A vejo nua, dando passos ensaiados de esgrima, sentada no chão comendo gohan no potinho do jeito que ele gosta
Um mestre falando sobre outro: “Brasília, isolada em seu milagre humano, no meio do espaço brasileiro, é como uma imposição da suprema vontade criadora do homem. Daqui nos sentiremos dignos de voar aos planetas. Niemeyer é o ponto final de uma parábola que começa em Leonardo: a utilidade do pensamento construtivo: a criação como dever social: a satisfação espacial da inteligência”.

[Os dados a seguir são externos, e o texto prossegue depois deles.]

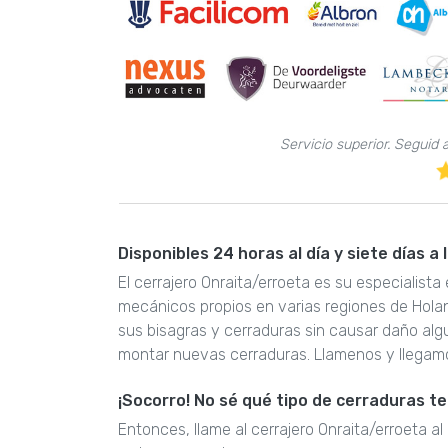
Servicio superior. Seguid
Disponibles 24 horas al día y siete días a
El cerrajero Onraita/erroeta es su especialist
mecánicos propios en varias regiones de Hola
sus bisagras y cerraduras sin causar daño al
montar nuevas cerraduras. Llamenos y llegam
¡Socorro! No sé qué tipo de cerraduras t
Entonces, llame al cerrajero Onraita/erroeta a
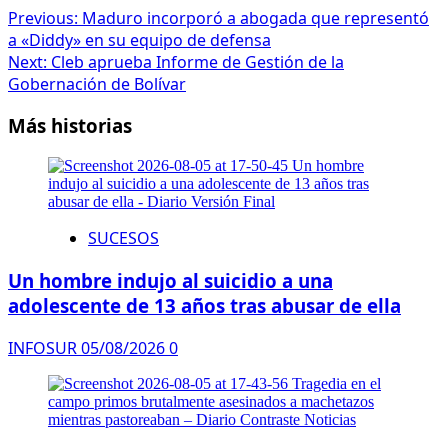
Previous:
Maduro incorporó a abogada que representó
a «Diddy» en su equipo de defensa
Next:
Cleb aprueba Informe de Gestión de la
Gobernación de Bolívar
Más historias
SUCESOS
Un hombre indujo al suicidio a una
adolescente de 13 años tras abusar de ella
INFOSUR
05/08/2026
0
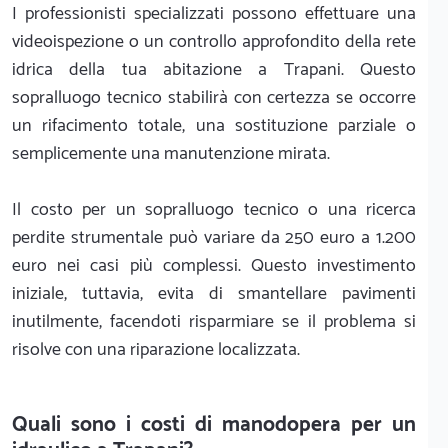
I professionisti specializzati possono effettuare una
videoispezione o un controllo approfondito della rete
idrica della tua abitazione a Trapani. Questo
sopralluogo tecnico stabilirà con certezza se occorre
un rifacimento totale, una sostituzione parziale o
semplicemente una manutenzione mirata.
Il costo per un sopralluogo tecnico o una ricerca
perdite strumentale può variare da 250 euro a 1.200
euro nei casi più complessi. Questo investimento
iniziale, tuttavia, evita di smantellare pavimenti
inutilmente, facendoti risparmiare se il problema si
risolve con una riparazione localizzata.
Quali sono i costi di manodopera per un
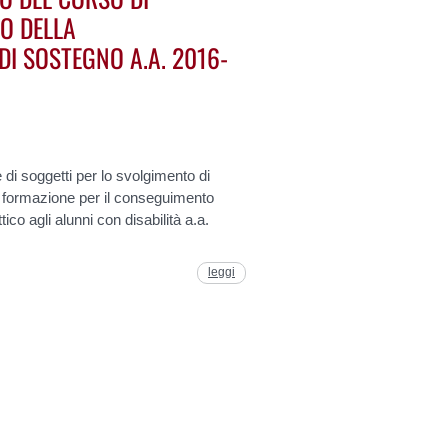
O DELLA
 DI SOSTEGNO A.A. 2016-
di soggetti per lo svolgimento di
 di formazione per il conseguimento
tico agli alunni con disabilità a.a.
leggi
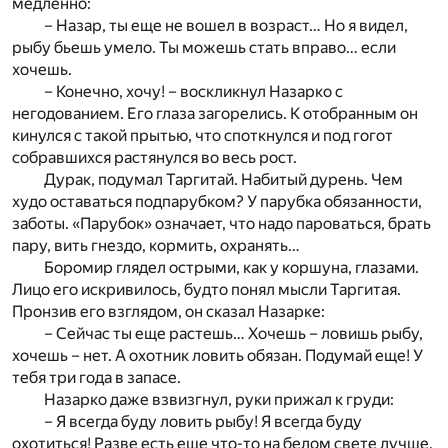
медленно:
– Назар, ты еще не вошел в возраст… Но я видел,
рыбу бьешь умело. Ты можешь стать вправо… если
хочешь.
– Конечно, хочу! – воскликнул Назарко с
негодованием. Его глаза загорелись. К отобранным он
кинулся с такой прытью, что споткнулся и под гогот
собравшихся растянулся во весь рост.
Дурак, подумал Таргитай. Набитый дурень. Чем
худо оставаться подпарубком? У парубка обязанности,
заботы. «Парубок» означает, что надо пароваться, брать
пару, вить гнездо, кормить, охранять…
Боромир глядел острыми, как у коршуна, глазами.
Лицо его искривилось, будто понял мысли Таргитая.
Пронзив его взглядом, он сказал Назарке:
– Сейчас ты еще растешь… Хочешь – ловишь рыбу,
хочешь – нет. А охотник ловить обязан. Подумай еще! У
тебя три года в запасе.
Назарко даже взвизгнул, руки прижал к груди:
– Я всегда буду ловить рыбу! Я всегда буду
охотиться! Разве есть еще что-то на белом свете лучше,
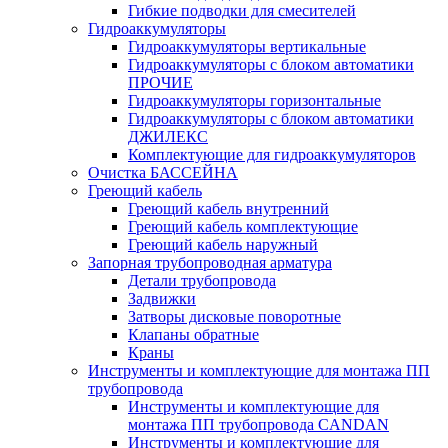
Гибкие подводки для смесителей
Гидроаккумуляторы
Гидроаккумуляторы вертикальные
Гидроаккумуляторы с блоком автоматики
ПРОЧИЕ
Гидроаккумуляторы горизонтальные
Гидроаккумуляторы с блоком автоматики
ДЖИЛЕКС
Комплектующие для гидроаккумуляторов
Очистка БАССЕЙНА
Греющий кабель
Греющий кабель внутренний
Греющий кабель комплектующие
Греющий кабель наружный
Запорная трубопроводная арматура
Детали трубопровода
Задвижки
Затворы дисковые поворотные
Клапаны обратные
Краны
Инструменты и комплектующие для монтажа ПП
трубопровода
Инструменты и комплектующие для
монтажа ПП трубопровода CANDAN
Инструменты и комплектующие для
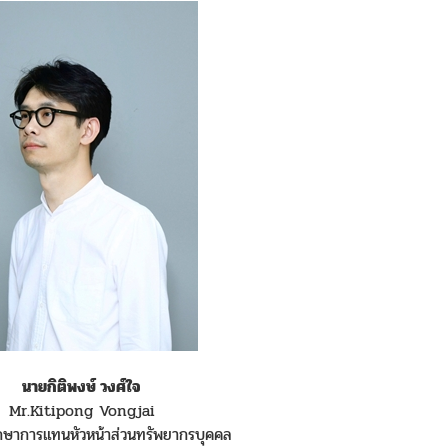
นายกิติพงษ์ วงศ์ใจ
Mr.Kitipong Vongjai
ักษาการแทนหัวหน้าส่วนทรัพยากรบุคคล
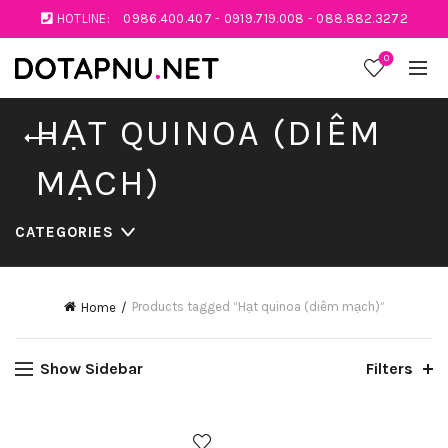
HOTLINE:
0986.400.407
-
0919.719.008
-
088.882.3272
0
HẠT QUINOA (DIÊM
MẠCH)
CATEGORIES
Products tagged “Hạt quinoa (diêm mạch)”
Home
Show Sidebar
Filters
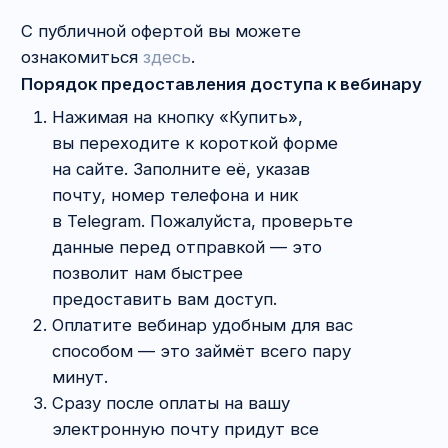
приступить к обучению!
Если письмо не пришло в течение 10
минут, проверьте, пожалуйста, спам.
Если и там пусто, просто напишите нам
на почту
edu@msablina.ru
—
мы оперативно поможем.
Вебинар подготовлен с учётом
законодательства и практики по состоянию на
июнь 2025.
Вас могут также
заинтересовать:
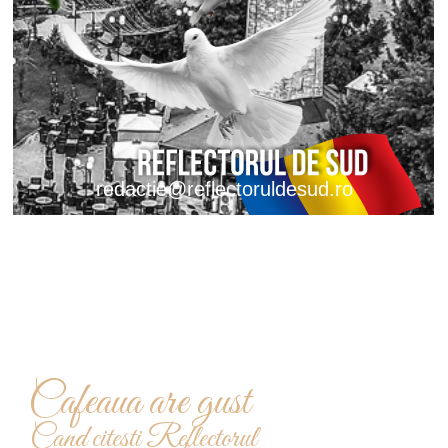
redactie@reflectoruldesud.ro
Cafeaua are gust
Cand citesti Reflectorul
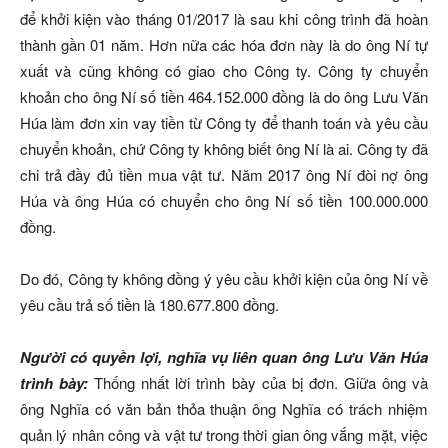
để khởi kiện vào tháng 01/2017 là sau khi công trình đã hoàn
thành gần 01 năm. Hơn nữa các hóa đơn này là do ông Ní tự
xuất và cũng không có giao cho Công ty. Công ty chuyển
khoản cho ông Ní số tiền 464.152.000 đồng là do ông Lưu Văn
Húa làm đơn xin vay tiền từ Công ty để thanh toán và yêu cầu
chuyển khoản, chứ Công ty không biết ông Ní là ai. Công ty đã
chi trả đầy đủ tiền mua vật tư. Năm 2017 ông Ní đòi nợ ông
Húa và ông Húa có chuyển cho ông Ní số tiền 100.000.000
đồng.
Do đó, Công ty không đồng ý yêu cầu khởi kiện của ông Ní về
yêu cầu trả số tiền là 180.677.800 đồng.
Người có quyền lợi, nghĩa vụ liên quan ông Lưu Văn Húa
trình bày:
Thống nhất lời trình bày của bị đơn. Giữa ông và
ông Nghĩa có văn bản thỏa thuận ông Nghĩa có trách nhiệm
quản lý nhân công và vật tư trong thời gian ông vắng mặt, việc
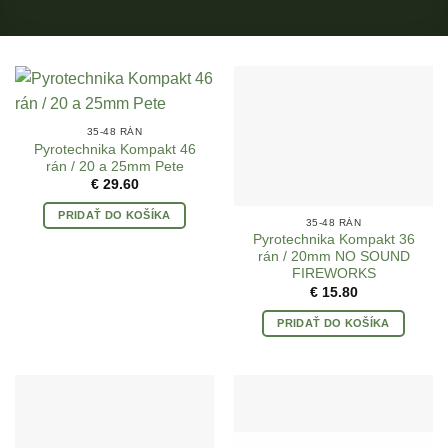
35-48 RÁN
Pyrotechnika Kompakt 46
rán / 20 a 25mm Pete
€
29.60
PRIDAŤ DO KOŠÍKA
35-48 RÁN
Pyrotechnika Kompakt 36
rán / 20mm NO SOUND
FIREWORKS
€
15.80
PRIDAŤ DO KOŠÍKA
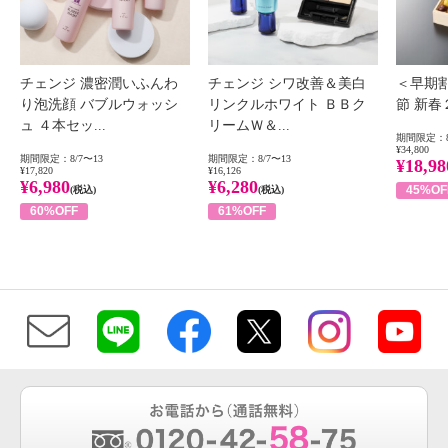
チェンジ 濃密潤いふんわ
チェンジ シワ改善＆美白
＜早期
り泡洗顔 バブルウォッシ
リンクルホワイト ＢＢク
節 新
ュ ４本セッ...
リームＷ＆...
期間限定：8
¥34,800
期間限定：8/7〜13
期間限定：8/7〜13
¥18,98
¥17,820
¥16,126
¥6,980
¥6,280
45%OF
(税込)
(税込)
60%OFF
61%OFF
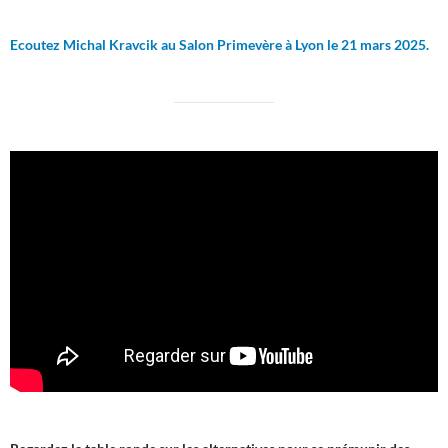
Ecoutez Michal Kravcik au Salon Primevère à Lyon le 21 mars 2025.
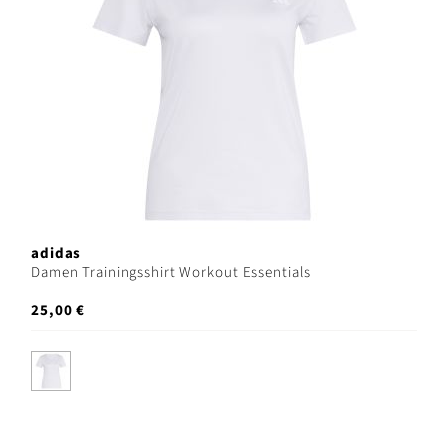
adidas
Damen Trainingsshirt Workout Essentials
25,00 €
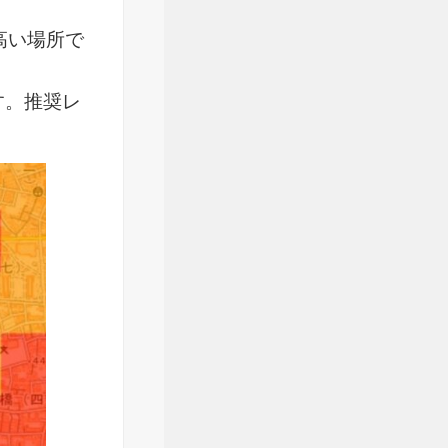
高い場所で
す。推奨レ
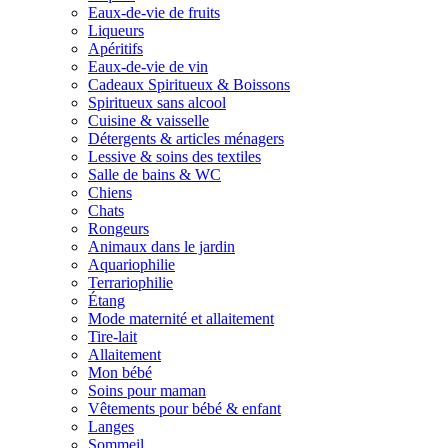
Eaux-de-vie de fruits
Liqueurs
Apéritifs
Eaux-de-vie de vin
Cadeaux Spiritueux & Boissons
Spiritueux sans alcool
Cuisine & vaisselle
Détergents & articles ménagers
Lessive & soins des textiles
Salle de bains & WC
Chiens
Chats
Rongeurs
Animaux dans le jardin
Aquariophilie
Terrariophilie
Étang
Mode maternité et allaitement
Tire-lait
Allaitement
Mon bébé
Soins pour maman
Vêtements pour bébé & enfant
Langes
Sommeil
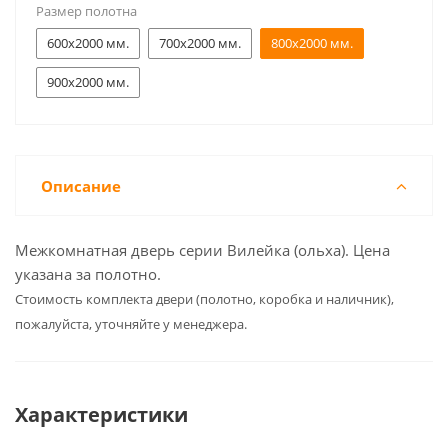
Размер полотна
600x2000 мм.
700x2000 мм.
800x2000 мм.
900x2000 мм.
Описание
Межкомнатная дверь серии Вилейка (ольха). Цена
указана за полотно.
Cтоимость комплекта двери (полотно, коробка и наличник),
пожалуйста, уточняйте у менеджера.
Характеристики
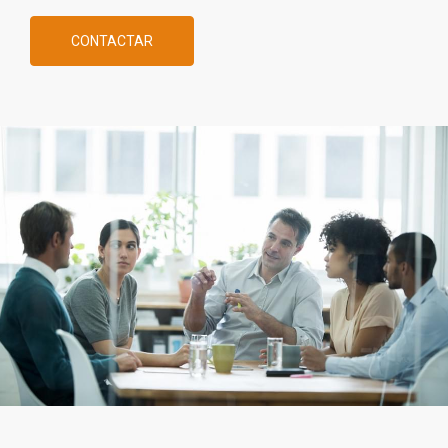
CONTACTAR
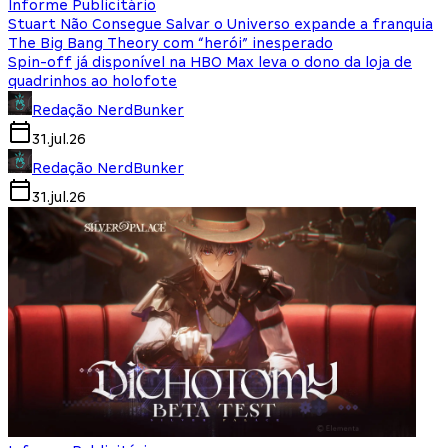
Informe Publicitário
Stuart Não Consegue Salvar o Universo expande a franquia
The Big Bang Theory com “herói” inesperado
Spin-off já disponível na HBO Max leva o dono da loja de
quadrinhos ao holofote
Redação NerdBunker
31.jul.26
Redação NerdBunker
31.jul.26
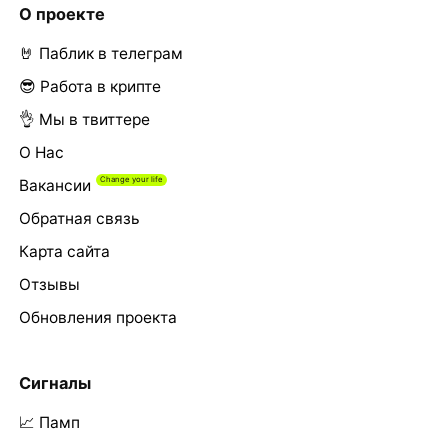
О проекте
🤘 Паблик в телеграм
😎 Работа в крипте
👌 Мы в твиттере
О Нас
Вакансии
Обратная связь
Карта сайта
Отзывы
Обновления проекта
Сигналы
📈 Памп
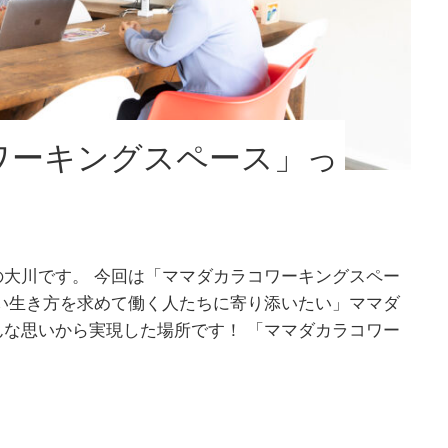
ワーキングスペース」っ
！
大川です。 今回は「ママダカラコワーキングスペー
い生き方を求めて働く人たちに寄り添いたい」ママダ
な思いから実現した場所です！ 「ママダカラコワー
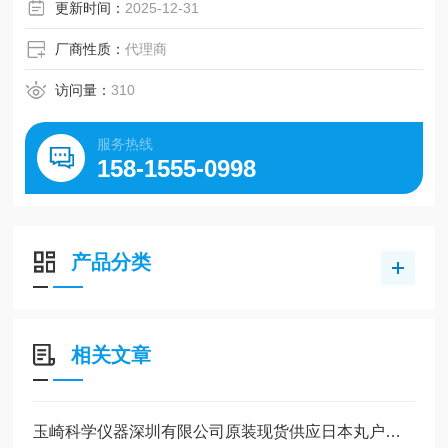
更新时间：
2025-12-31
厂商性质：
代理商
访问量：
310
服务热线
158-1555-0998
产品分类
相关文章
玉崎科学仪器深圳有限公司原装现货供应日本丸户工业MARUTO全系列产品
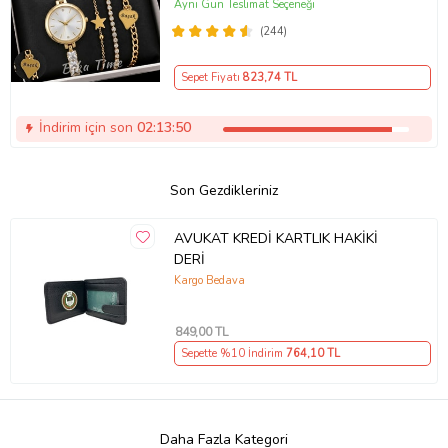
ayarlanabilir kordon Kadın Kol Saati
Aynı Gün Teslimat Seçeneği
BİLEKLİK HEDİYE Altın Renk - Kız
(244)
Arkadaşa hediye (Altın)
Sepet Fiyatı
823
,74 TL
İndirim için son
02:13:49
Son Gezdikleriniz
AVUKAT KREDİ KARTLIK HAKİKİ
DERİ
Kargo Bedava
849
,00 TL
Sepette %10 İndirim
764
,10 TL
Daha Fazla Kategori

Isso é o Neruda falando sobre o Niemeyer. Li esse texto pela primeira vez num livro que encontrei numa estante desta casa, a casa no meio da montanha que essa mulher aqui construiu. Enquanto eu estava deitada na rede lendo, ela dormia. Ela tem ritmo de morcego e, se deixar, só acorda depois de meio-dia. É uma mulher pequena, talvez de um metro e cinquenta de altura, que fica toda vermelha quando bebe, prefere comer sobremesa do que jantar e não se incomoda se você dorme enquanto ela dirige (só me acorda quando chegamos a este mato). Ela sabe lutar esgrima, é o tipo de pessoa que cuida do fogo da churrasqueira e fez o banco no qual está sentada na foto ao lado.
Penso nela e penso no futuro dela. A vejo no futuro nua e sonolenta, dando passos ensaiados de esgrima, ela sentada de pernas cruzadas no chão, comendo gohan de potinho do jeito que ela gosta, fazendo aquarelas, ela chorando, ela debaixo da chuva, ela vivendo uma vida pensada e precisa.